### TASK DIRECTIONS:
The response should consist of the data below, copied exactly, with no pictures in it.
═══ DATA TO EXAMINE
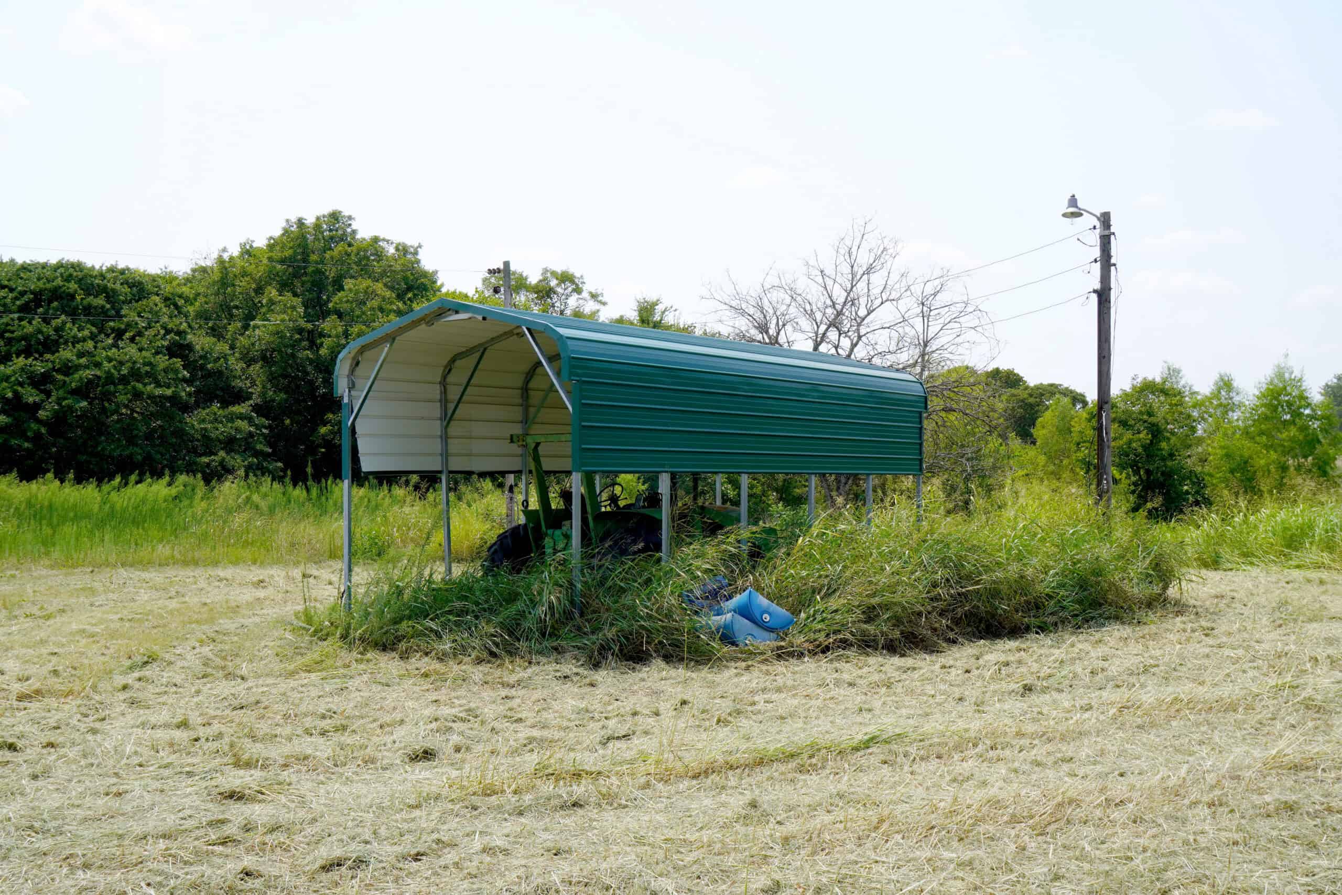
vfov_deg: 38.4
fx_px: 1286
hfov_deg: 55.1
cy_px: 448
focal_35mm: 34
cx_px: 671
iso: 100
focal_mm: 23
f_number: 10
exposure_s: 1/160
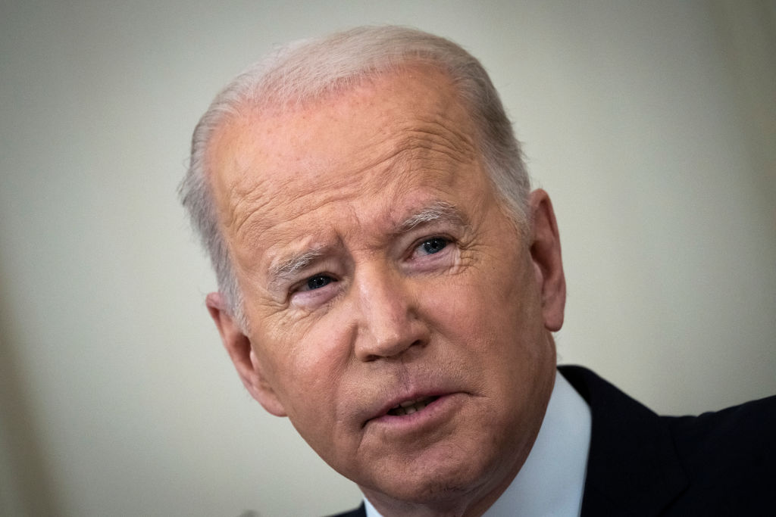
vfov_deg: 3.4
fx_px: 8623
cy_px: 258
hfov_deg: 5.2
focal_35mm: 400
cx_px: 388
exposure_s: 1/250
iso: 6400
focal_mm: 400
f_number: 5.6
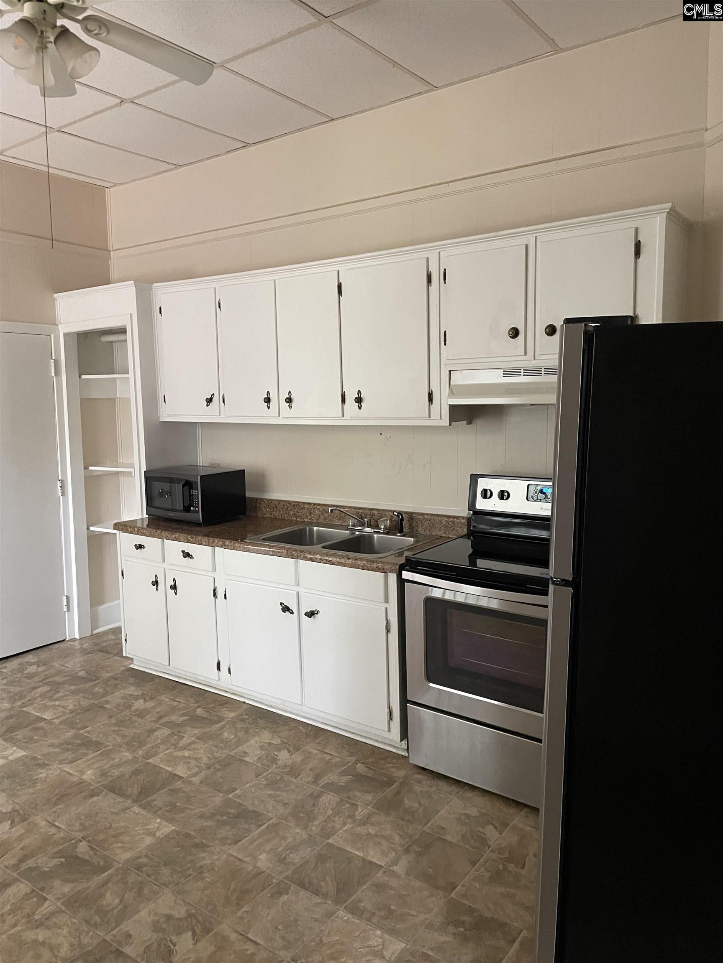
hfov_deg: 53.1
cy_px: 482
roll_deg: +0.4
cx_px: 362
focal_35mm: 26
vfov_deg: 67.3
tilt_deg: -6.3
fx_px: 724
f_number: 1.6
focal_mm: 4.2
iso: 400
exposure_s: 1/60
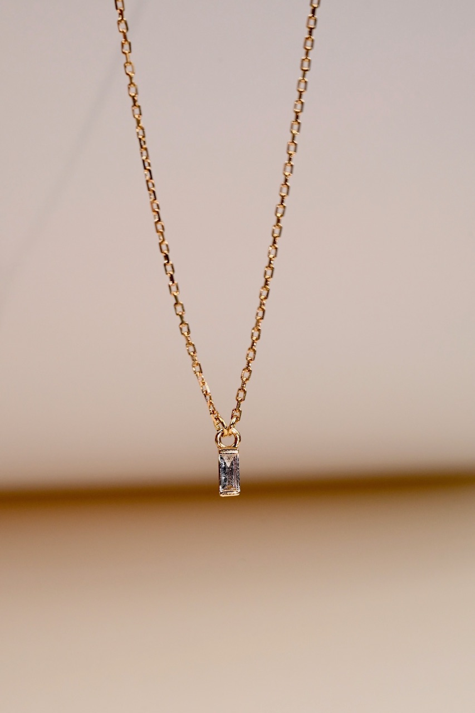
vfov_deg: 27.0
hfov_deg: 18.2
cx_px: 238
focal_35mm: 75
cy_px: 356
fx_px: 1485
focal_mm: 50
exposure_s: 1/40
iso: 800
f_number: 16
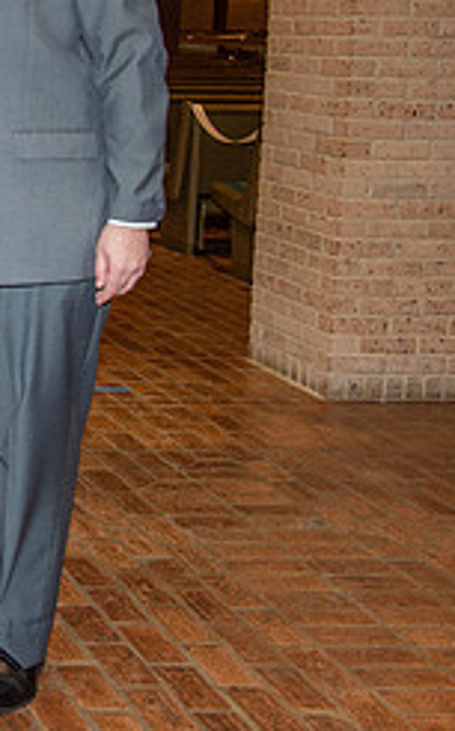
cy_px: 169
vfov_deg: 26.4
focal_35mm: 77
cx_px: -390
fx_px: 1533
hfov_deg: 14.6
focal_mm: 32
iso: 1250
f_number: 5.6
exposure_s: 1/160
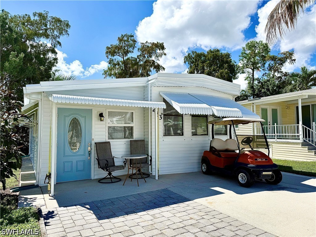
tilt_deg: +3.9
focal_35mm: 24
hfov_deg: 71.6
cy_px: 118
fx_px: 219
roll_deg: +0.4
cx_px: 158
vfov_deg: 56.8
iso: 80
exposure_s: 1/6711
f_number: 1.78
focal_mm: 6.76
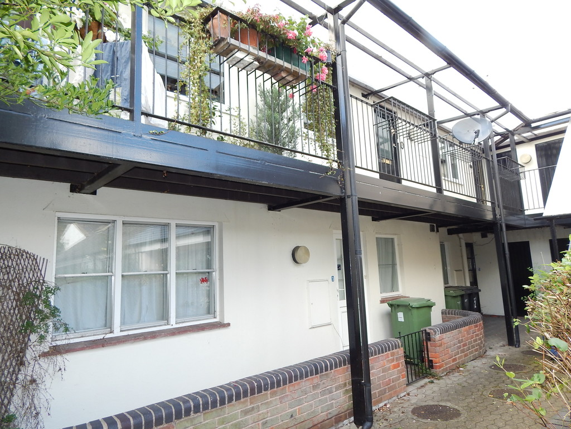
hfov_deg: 73.9
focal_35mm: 23
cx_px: 286
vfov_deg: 58.9
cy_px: 214
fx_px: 379
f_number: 3
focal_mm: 4
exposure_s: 1/100
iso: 125
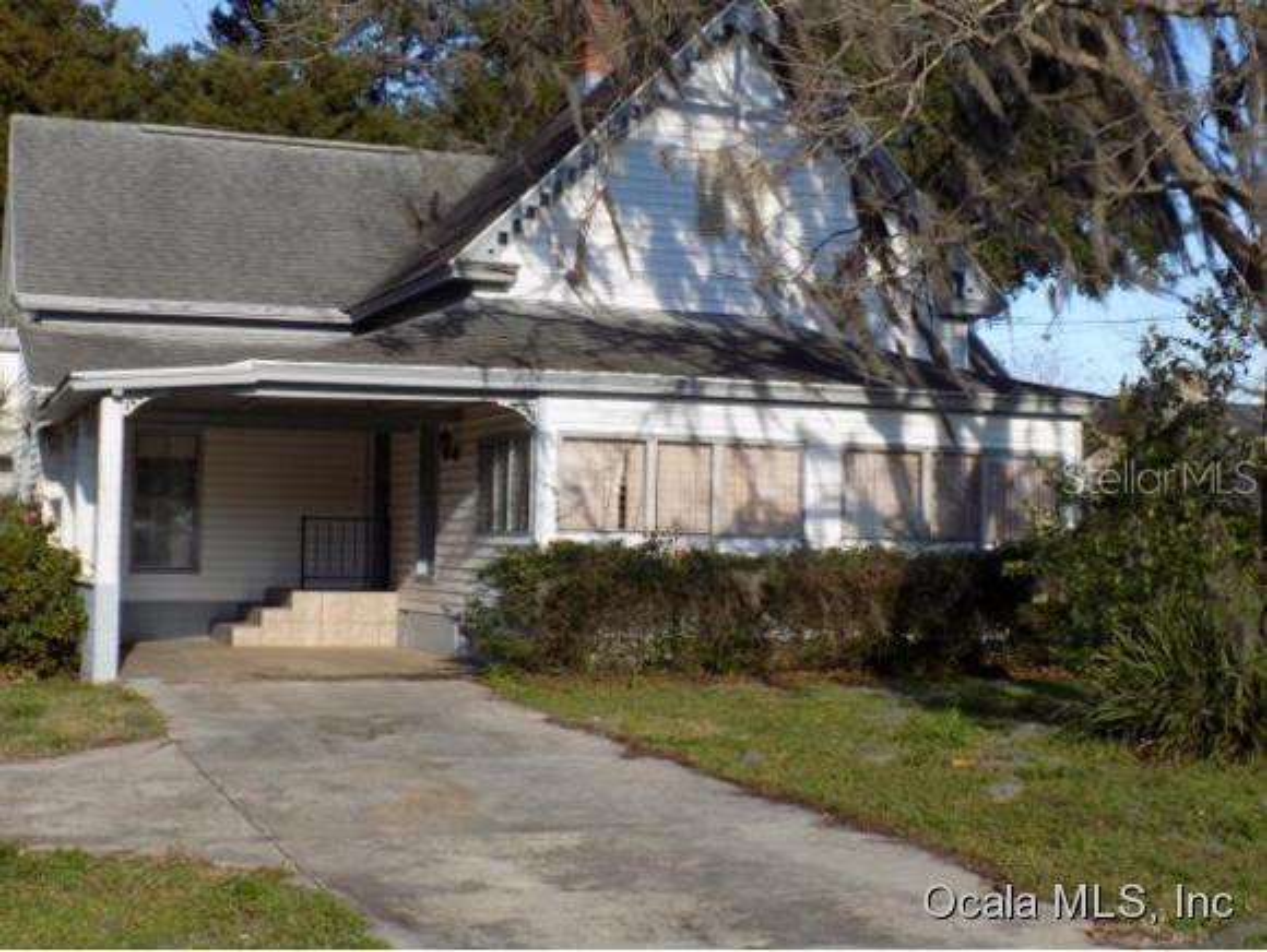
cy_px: 476
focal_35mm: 52
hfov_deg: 36.8
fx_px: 1905
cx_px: 634
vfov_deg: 28.1
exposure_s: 1/400
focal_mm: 9.3
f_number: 3.9
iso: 80
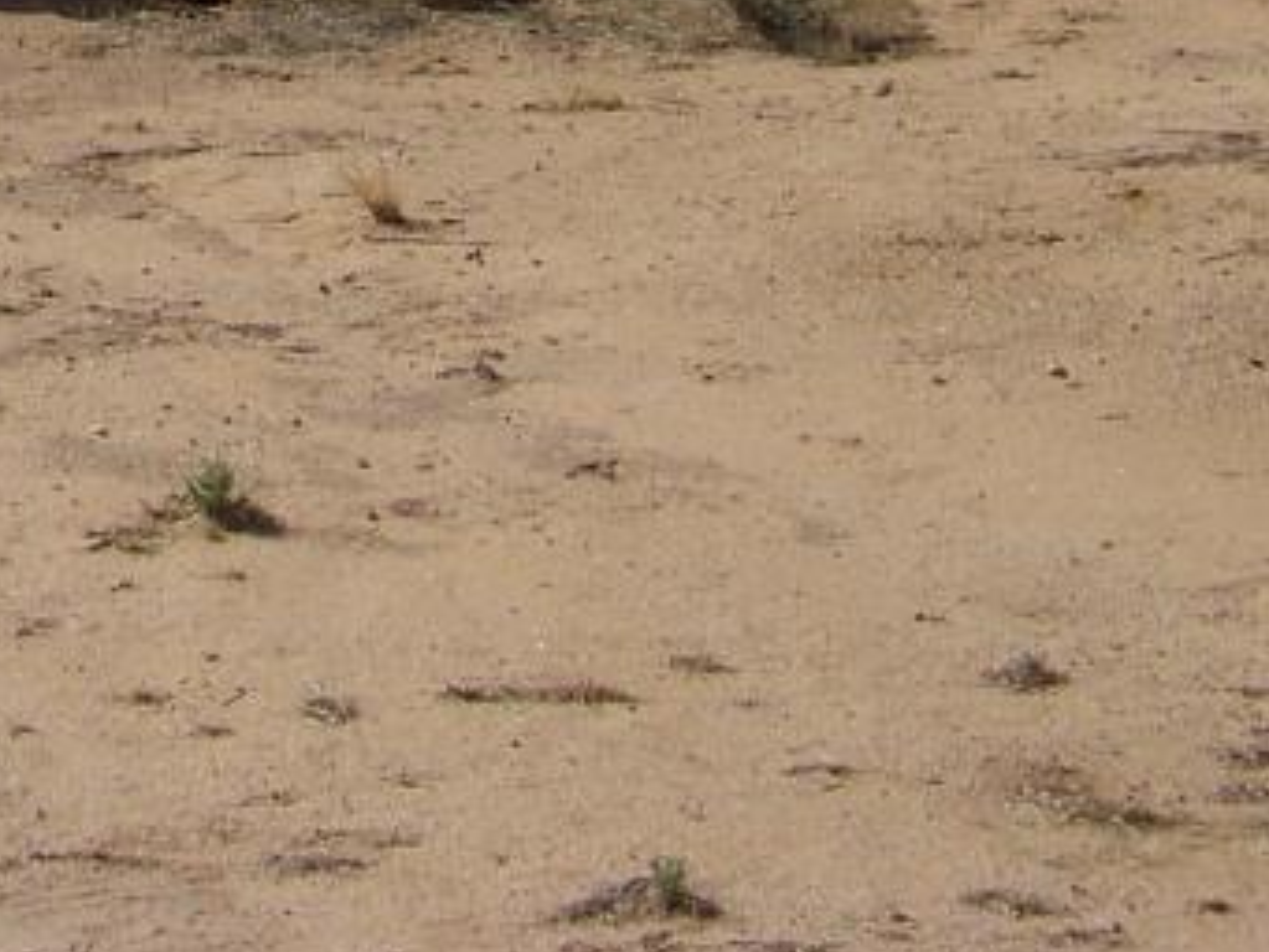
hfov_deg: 14.1
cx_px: -275
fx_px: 4951
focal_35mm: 135
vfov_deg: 10.3
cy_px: -811
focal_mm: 5.85
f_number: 4
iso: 64
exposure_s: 1/1000
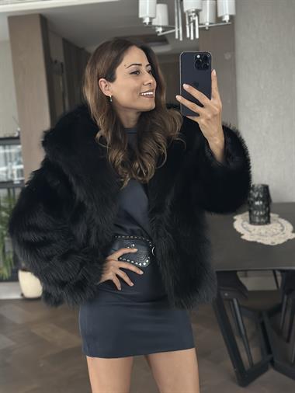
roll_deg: +4.3
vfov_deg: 39.6
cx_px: 148
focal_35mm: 48
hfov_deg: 30.3
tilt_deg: -18.7
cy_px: 196
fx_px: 545
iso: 800
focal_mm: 6.86
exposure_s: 1/32
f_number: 1.78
══════
### OUTPUT:
vfov_deg: 38.4
fx_px: 1286
hfov_deg: 55.1
cy_px: 448
focal_35mm: 34
cx_px: 671
iso: 100
focal_mm: 23
f_number: 10
exposure_s: 1/160
vfov_deg: 3.4
fx_px: 8623
cy_px: 258
hfov_deg: 5.2
focal_35mm: 400
cx_px: 388
exposure_s: 1/250
iso: 6400
focal_mm: 400
f_number: 5.6
hfov_deg: 53.1
cy_px: 482
roll_deg: +0.4
cx_px: 362
focal_35mm: 26
vfov_deg: 67.3
tilt_deg: -6.3
fx_px: 724
f_number: 1.6
focal_mm: 4.2
iso: 400
exposure_s: 1/60
vfov_deg: 27.0
hfov_deg: 18.2
cx_px: 238
focal_35mm: 75
cy_px: 356
fx_px: 1485
focal_mm: 50
exposure_s: 1/40
iso: 800
f_number: 16
cy_px: 169
vfov_deg: 26.4
focal_35mm: 77
cx_px: -390
fx_px: 1533
hfov_deg: 14.6
focal_mm: 32
iso: 1250
f_number: 5.6
exposure_s: 1/160
tilt_deg: +3.9
focal_35mm: 24
hfov_deg: 71.6
cy_px: 118
fx_px: 219
roll_deg: +0.4
cx_px: 158
vfov_deg: 56.8
iso: 80
exposure_s: 1/6711
f_number: 1.78
focal_mm: 6.76
hfov_deg: 73.9
focal_35mm: 23
cx_px: 286
vfov_deg: 58.9
cy_px: 214
fx_px: 379
f_number: 3
focal_mm: 4
exposure_s: 1/100
iso: 125
cy_px: 476
focal_35mm: 52
hfov_deg: 36.8
fx_px: 1905
cx_px: 634
vfov_deg: 28.1
exposure_s: 1/400
focal_mm: 9.3
f_number: 3.9
iso: 80
hfov_deg: 14.1
cx_px: -275
fx_px: 4951
focal_35mm: 135
vfov_deg: 10.3
cy_px: -811
focal_mm: 5.85
f_number: 4
iso: 64
exposure_s: 1/1000
roll_deg: +4.3
vfov_deg: 39.6
cx_px: 148
focal_35mm: 48
hfov_deg: 30.3
tilt_deg: -18.7
cy_px: 196
fx_px: 545
iso: 800
focal_mm: 6.86
exposure_s: 1/32
f_number: 1.78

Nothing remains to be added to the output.